Stored items:
-- start --

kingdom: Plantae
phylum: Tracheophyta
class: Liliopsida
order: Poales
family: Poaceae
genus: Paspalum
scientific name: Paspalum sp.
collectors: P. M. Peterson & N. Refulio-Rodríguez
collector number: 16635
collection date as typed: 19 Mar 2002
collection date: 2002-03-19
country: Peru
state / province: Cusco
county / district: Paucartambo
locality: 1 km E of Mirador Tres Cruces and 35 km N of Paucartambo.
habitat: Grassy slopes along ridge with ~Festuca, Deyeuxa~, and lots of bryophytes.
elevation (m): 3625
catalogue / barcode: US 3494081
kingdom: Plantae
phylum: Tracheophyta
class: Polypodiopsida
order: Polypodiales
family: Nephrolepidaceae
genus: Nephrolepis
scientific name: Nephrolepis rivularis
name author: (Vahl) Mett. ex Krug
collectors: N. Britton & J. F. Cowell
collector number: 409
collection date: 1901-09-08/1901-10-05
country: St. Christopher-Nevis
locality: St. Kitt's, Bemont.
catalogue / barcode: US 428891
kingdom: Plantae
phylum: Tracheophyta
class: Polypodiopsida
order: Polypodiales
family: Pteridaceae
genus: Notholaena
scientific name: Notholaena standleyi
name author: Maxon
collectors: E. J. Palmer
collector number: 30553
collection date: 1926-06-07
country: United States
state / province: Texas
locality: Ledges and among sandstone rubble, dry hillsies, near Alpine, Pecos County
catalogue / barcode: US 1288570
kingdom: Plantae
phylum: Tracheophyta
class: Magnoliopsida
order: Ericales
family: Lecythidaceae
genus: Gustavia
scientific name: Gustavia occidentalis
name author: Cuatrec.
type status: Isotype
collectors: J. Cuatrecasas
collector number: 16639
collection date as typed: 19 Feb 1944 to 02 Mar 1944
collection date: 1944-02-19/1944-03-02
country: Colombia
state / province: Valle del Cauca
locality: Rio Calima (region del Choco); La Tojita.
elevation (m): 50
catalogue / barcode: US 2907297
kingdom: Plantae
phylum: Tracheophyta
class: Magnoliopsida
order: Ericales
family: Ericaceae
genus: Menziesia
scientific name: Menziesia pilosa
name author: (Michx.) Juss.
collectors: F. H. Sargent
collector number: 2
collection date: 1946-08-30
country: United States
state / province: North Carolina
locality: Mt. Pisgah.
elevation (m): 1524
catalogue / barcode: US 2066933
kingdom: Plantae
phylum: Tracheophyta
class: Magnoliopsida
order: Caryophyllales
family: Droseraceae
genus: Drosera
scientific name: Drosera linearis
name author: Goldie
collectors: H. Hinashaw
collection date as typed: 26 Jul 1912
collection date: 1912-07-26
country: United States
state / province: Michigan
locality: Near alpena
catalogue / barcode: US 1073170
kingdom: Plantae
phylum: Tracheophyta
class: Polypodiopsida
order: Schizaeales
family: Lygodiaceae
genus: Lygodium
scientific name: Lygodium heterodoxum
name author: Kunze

-- end --

What the task requires.
Write out the records again, substituting "site" for every "locality" and leaving everything else unchanged.

Reply.
kingdom: Plantae
phylum: Tracheophyta
class: Liliopsida
order: Poales
family: Poaceae
genus: Paspalum
scientific name: Paspalum sp.
collectors: P. M. Peterson & N. Refulio-Rodríguez
collector number: 16635
collection date as typed: 19 Mar 2002
collection date: 2002-03-19
country: Peru
state / province: Cusco
county / district: Paucartambo
site: 1 km E of Mirador Tres Cruces and 35 km N of Paucartambo.
habitat: Grassy slopes along ridge with ~Festuca, Deyeuxa~, and lots of bryophytes.
elevation (m): 3625
catalogue / barcode: US 3494081
kingdom: Plantae
phylum: Tracheophyta
class: Polypodiopsida
order: Polypodiales
family: Nephrolepidaceae
genus: Nephrolepis
scientific name: Nephrolepis rivularis
name author: (Vahl) Mett. ex Krug
collectors: N. Britton & J. F. Cowell
collector number: 409
collection date: 1901-09-08/1901-10-05
country: St. Christopher-Nevis
site: St. Kitt's, Bemont.
catalogue / barcode: US 428891
kingdom: Plantae
phylum: Tracheophyta
class: Polypodiopsida
order: Polypodiales
family: Pteridaceae
genus: Notholaena
scientific name: Notholaena standleyi
name author: Maxon
collectors: E. J. Palmer
collector number: 30553
collection date: 1926-06-07
country: United States
state / province: Texas
site: Ledges and among sandstone rubble, dry hillsies, near Alpine, Pecos County
catalogue / barcode: US 1288570
kingdom: Plantae
phylum: Tracheophyta
class: Magnoliopsida
order: Ericales
family: Lecythidaceae
genus: Gustavia
scientific name: Gustavia occidentalis
name author: Cuatrec.
type status: Isotype
collectors: J. Cuatrecasas
collector number: 16639
collection date as typed: 19 Feb 1944 to 02 Mar 1944
collection date: 1944-02-19/1944-03-02
country: Colombia
state / province: Valle del Cauca
site: Rio Calima (region del Choco); La Tojita.
elevation (m): 50
catalogue / barcode: US 2907297
kingdom: Plantae
phylum: Tracheophyta
class: Magnoliopsida
order: Ericales
family: Ericaceae
genus: Menziesia
scientific name: Menziesia pilosa
name author: (Michx.) Juss.
collectors: F. H. Sargent
collector number: 2
collection date: 1946-08-30
country: United States
state / province: North Carolina
site: Mt. Pisgah.
elevation (m): 1524
catalogue / barcode: US 2066933
kingdom: Plantae
phylum: Tracheophyta
class: Magnoliopsida
order: Caryophyllales
family: Droseraceae
genus: Drosera
scientific name: Drosera linearis
name author: Goldie
collectors: H. Hinashaw
collection date as typed: 26 Jul 1912
collection date: 1912-07-26
country: United States
state / province: Michigan
site: Near alpena
catalogue / barcode: US 1073170
kingdom: Plantae
phylum: Tracheophyta
class: Polypodiopsida
order: Schizaeales
family: Lygodiaceae
genus: Lygodium
scientific name: Lygodium heterodoxum
name author: Kunze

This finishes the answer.